Marcelo Barros
Nesta semana, em muitos
lugares do hemisfério sul, cristãos das mais diferentes Igrejas se unem na Semana de Orações pela Unidade dos Cristãos.
Há mais de cem anos, esta iniciativa surgiu, tanto no ambiente católico, como em
meios evangélicos. Ninguém deseja a uniformidade. A meta é a unidade na
diversidade e a serviço da humanidade. Nesse ano, o tema da Semana da Unidade
se inspira em uma palavra, que conforme o evangelho, depois da ceia, Jesus
teria dito aos discípulos e discípulas: “Permanecei
no meu amor e produzireis muitos frutos” (Jo 15, 5- 9). É o amor do próprio
Jesus em nós que se tornará elemento fundamental na missão de manifestar a
realização do projeto divino para o mundo.

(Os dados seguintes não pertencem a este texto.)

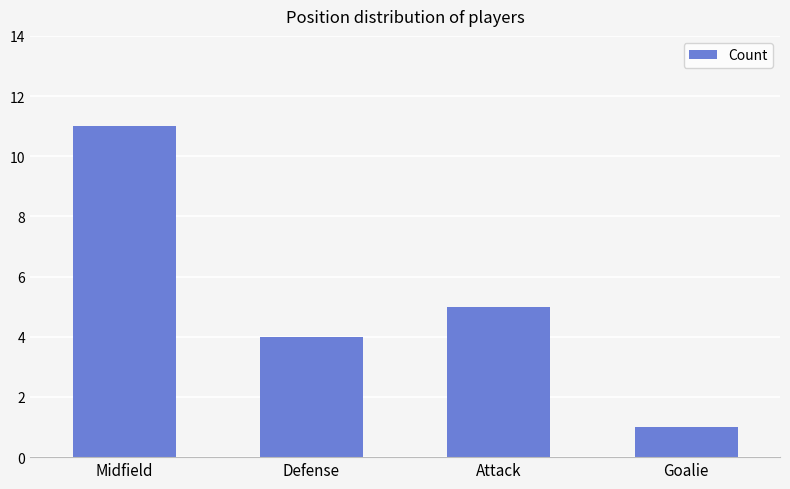

The chart shows a value of 1 at Goalie. True or false?

True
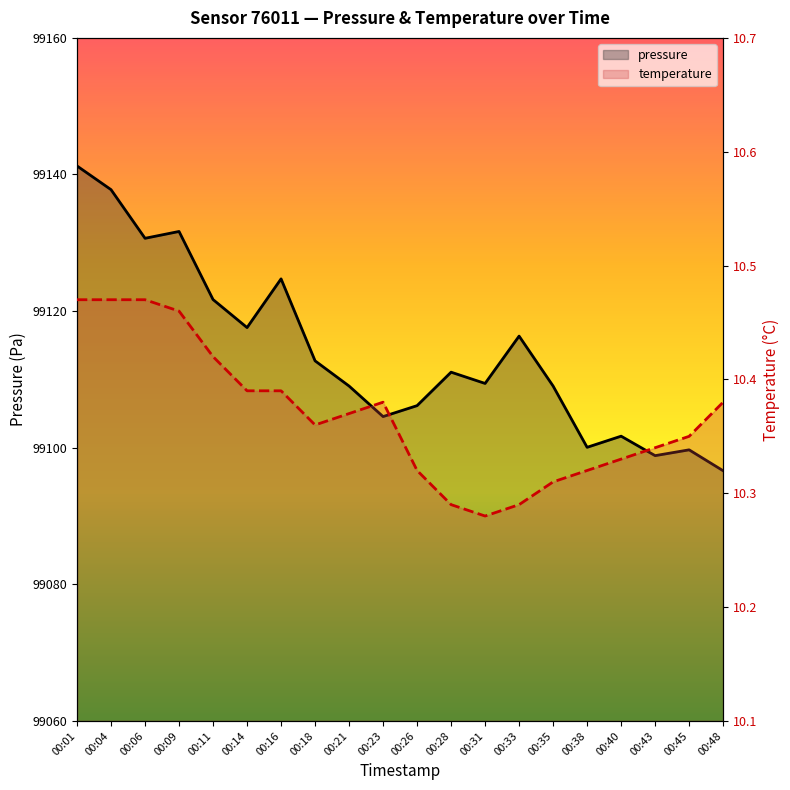

What is the difference between the highest and lowest values at 00:40?

99091.4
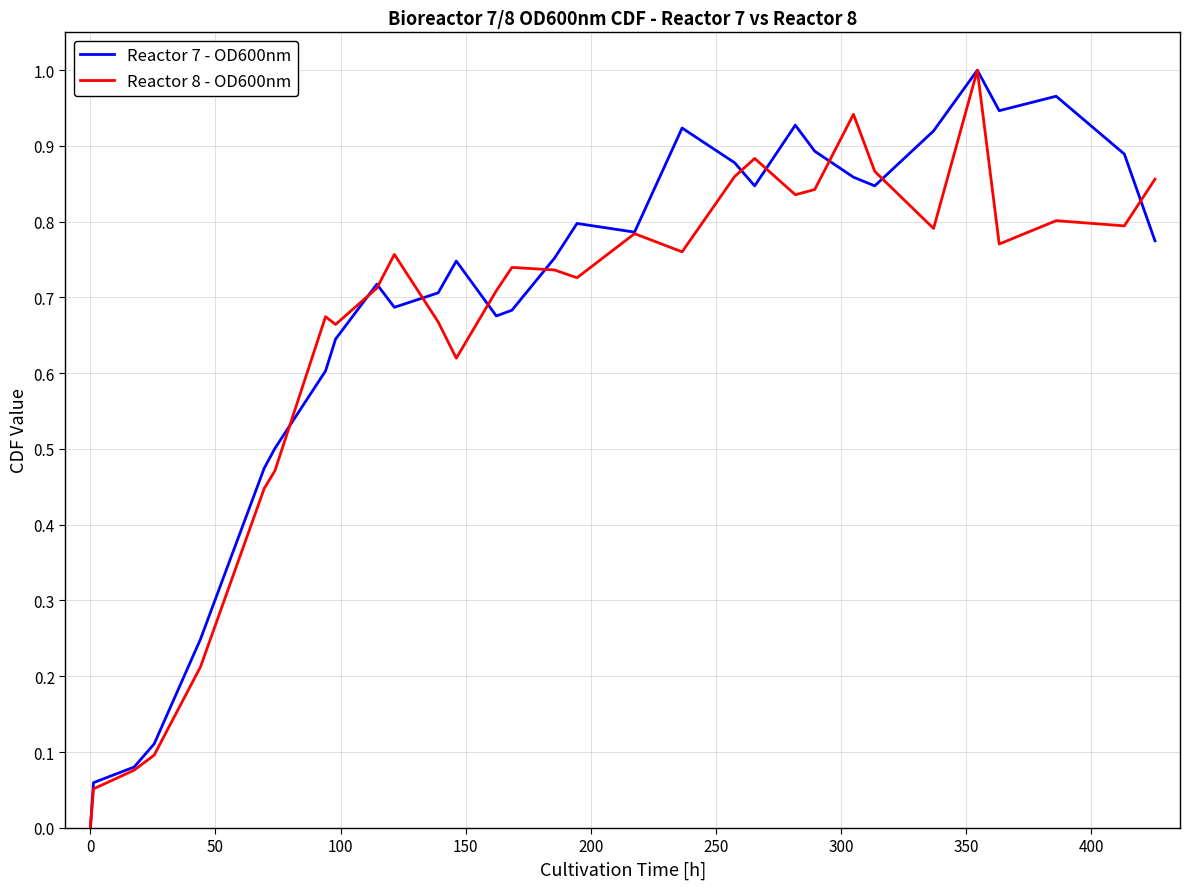

Does the chart have visible grid lines?

Yes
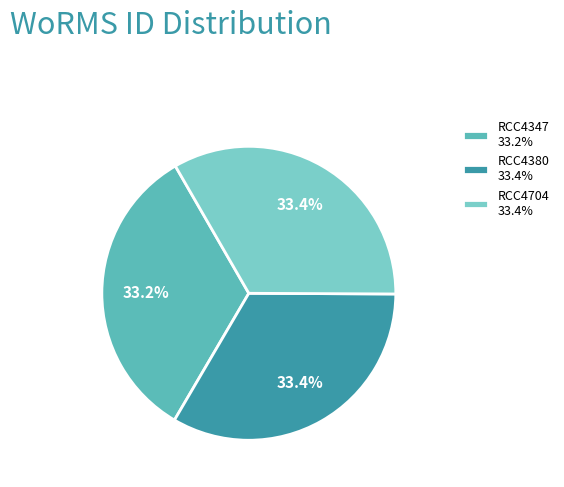

Is RCC4380 the majority of the pie?

No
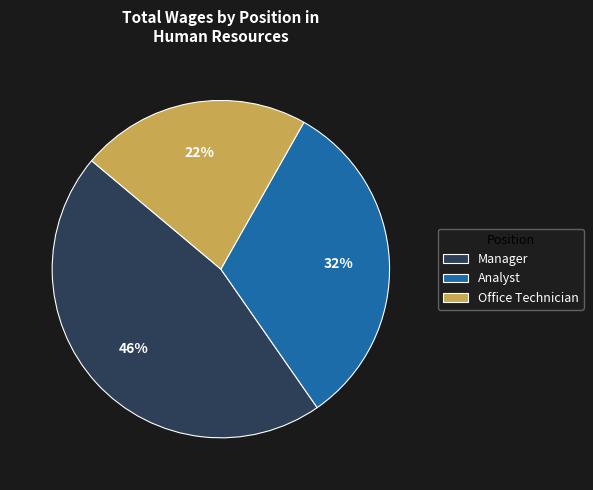

Count the number of slices in the pie.

3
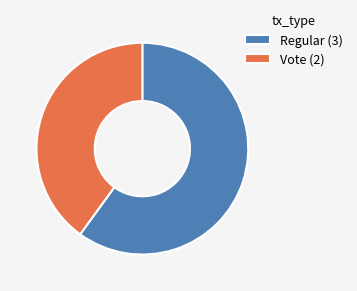

Which slice is the smallest?

Vote (2)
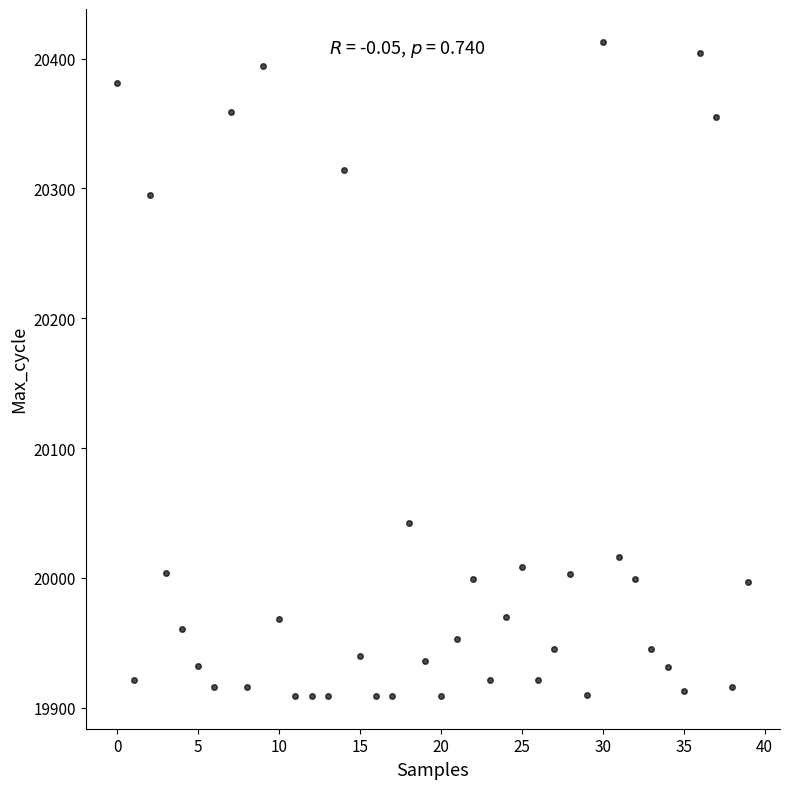

What is the range of Y values (max minus min)?

504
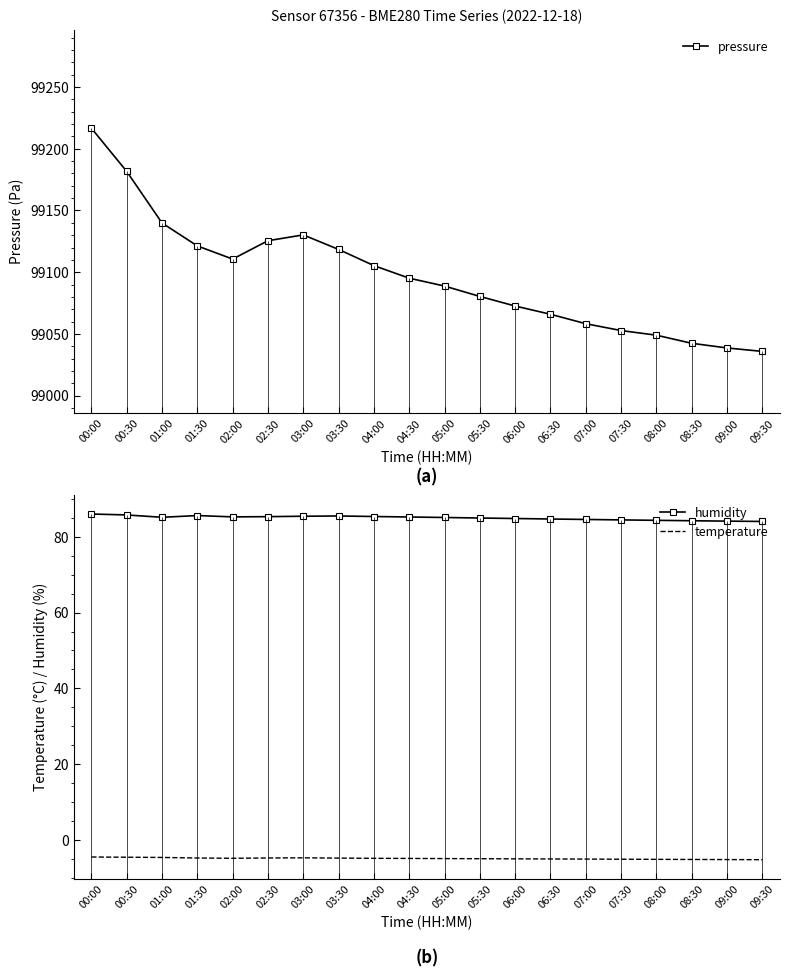

What is the approximate value of temperature at 08:30?

-5.2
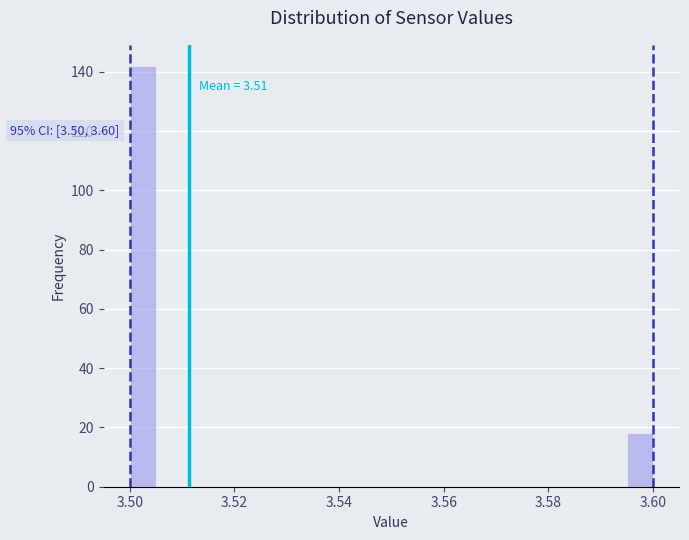

Around what value on the x-axis is the tallest bar? Give the approximate position of its centre, as read against the axis.

3.502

Nos anos mais recentes, em
todos os continentes, a concentração da riqueza aumentou enormemente. As
desigualdades sociais triplicaram. Mesmo durante a pandemia, enquanto mais de
um bilhão de seres humanos afunda na insegurança alimentar e na pobreza
extrema, o lucro da elite dos mais ricos aumenta escandalosamente.
Para manter esta
realidade, governos e empresas aumentam gastos militares. O Instituto
Internacional de Estudos Estratégicos (IISS) publicou que, em 2020, apesar da
pandemia e da consequente contração da economia, o gasto dos países com
armamentos alcançou US$ 1,8 trilhão, ou seja, 3,9% a mais que em 2019. Na
América do Sul, o Brasil responde por mais da metade das despesas militares de
todos os países juntos. Para 2021, o projeto do governo é gastar 10, 7 bilhões
de reais em armas, manutenção e salários dos militares. Isso apesar de que o
nosso país não vive nenhuma guerra
declarada, a não ser os massacres que, dia a dia, policiais e militares efetuam
contra a população mais pobre.
Em abril de 2020,
António Guterrez, secretário-geral da ONU pediu a todos os países que cessassem
quaisquer atos de guerra. Toda a humanidade deveria se dedicar à guerra contra
a pandemia. Apesar deste pedido, as guerras nacionais e internacionais
continuaram. Para não morrerem, milhões de pessoas são obrigadas a fugir de seus
territórios.
É triste constatar que os
países que mais desenvolvem a cultura armamentista e agressiva em relação aos
outros são aqueles nos quais a cultura dominante é ligada a alguma religião. É
mais triste ainda saber que, durante a história, o Cristianismo foi a religião
que mais pregou e defendeu guerras. Apesar dos ensinamentos sociais das Igrejas
que vêm do final do século XIX, o Cristianismo ainda legitima estruturas de
exclusão, de racismo e de desumanidade. Milhões de brasileiros/as sofrem de
desemprego e insegurança alimentar. Esta crise foi provocada não só pela
pandemia. Vem de antes e tem como causa a reforma trabalhista que retirou
direitos dos/as trabalhadores/as. Um dos setores que mais apoiaram essa
iniquidade foi a chamada Bancada da Bíblia, formada por pastores que se dizem
cristãos. Não poucos padres, bispos e grupos católicos apoiam o governo em sua
opção de descuido da saúde e abandono do povo. No Rio de Janeiro o governador
responsável pelo recente massacre do Jacarezinho se considera católico
fervoroso e carismático.
Diante disso, partidos e
grupos políticos a favor da humanidade procuram se unir e fazer uma frente
ampla para vencer o ódio e a desumanidade. Também os grupos cristãos e todas as
pessoas que buscam a Deus Amor precisam se organizar em um só ecumenismo contra
a barbárie. Hans Kung, o grande teólogo suíço que, partiu no mês passado, afirmou:
“O mundo não terá paz se as religiões não
aprenderem a dialogar entre elas e as religiões não dialogarão se as Igrejas
cristãs não se unirem”.
A verdadeira unidade terá
de ser construída a partir de baixo e das periferias do mundo e das Igrejas. Precisamos
construí-la no na nossa vida cotidiana e no nosso trabalho. No entanto sabemos
que ela é dom divino e precisamos pedi-la e nos dispor para recebê-la do Pai. Na
véspera de sua paixão, Jesus orou ao Pai pela unidade de todos/as os que um dia
viessem a crer nele: “para que sejam Um,
assim como Eu e Tu somos um. Que eles (elas) sejam unidos, para que o mundo
possa crer que Tu me enviaste” (João 17, 19- 21).
Marcelo Barros, monge
beneditino e escritor, autor de 57 livros dos quais o mais recente é
"Teologias da Libertação para os nossos dias", Ed. Vozes, 2019.